Luckily for me, In most cases, I was able to simply upgrade the immediate dependencies, IE Third-Party-Lib-A, to the latest libraries and that resolved most of the downstream issues. I also ended up removing a lot of unused dependencies and replaced dependencies that were depreciated. Security vulnerabilities aside, this was a good exercise to keep our codebase lean.

This would have gone more smoothly except that I manage a micro-services-frontend architecture which meant that I had 30'ish frontends with dependencies to fix. Though most of these libraries share a lot of the same dependencies. Also, we run these frontends in Docker containers and I had a misconception on what layers are cached.

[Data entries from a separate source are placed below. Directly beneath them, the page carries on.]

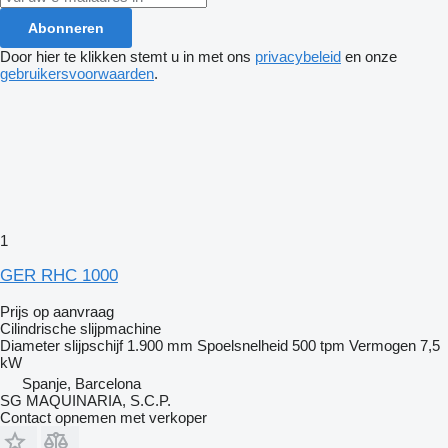
Abonneren
Door hier te klikken stemt u in met ons
privacybeleid
en onze
gebruikersvoorwaarden
.
1
GER RHC 1000
Prijs op aanvraag
Cilindrische slijpmachine
Diameter slijpschijf
1.900 mm
Spoelsnelheid
500 tpm
Vermogen
7,5
kW
Spanje, Barcelona
SG MAQUINARIA, S.C.P.
Contact opnemen met verkoper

So even after fixing some of the dependency issues, and re-running npm-audit, I was getting a lot of false negatives as my changes weren't picked up.

It was a good bit of work but we now have all of our front-end repos vulnerability free! In order to enforce this going forward, we've done two different things:

  1. We added some lines to our build tools which block PRs from being merged. Essentially on each push to the branch, it runs some checks like lint, unit-tests, and now npm-audit . If it detects any issues it will fail the build and notify the developer that action must be taken.
  2. We pin all of our 3rd-party dependencies. This is to prevent random build failures on a Developer's PR when he/she didn't even modify dependencies. Also it gives us the security that we'll never update a dependency to the latest version before the community and NPM team have a chance to catch any potential issues with it. Also, there's no sense in updating working code in production just for the sake of updating. We may as well only update the library when there's a feature or bugfix that was made that we require.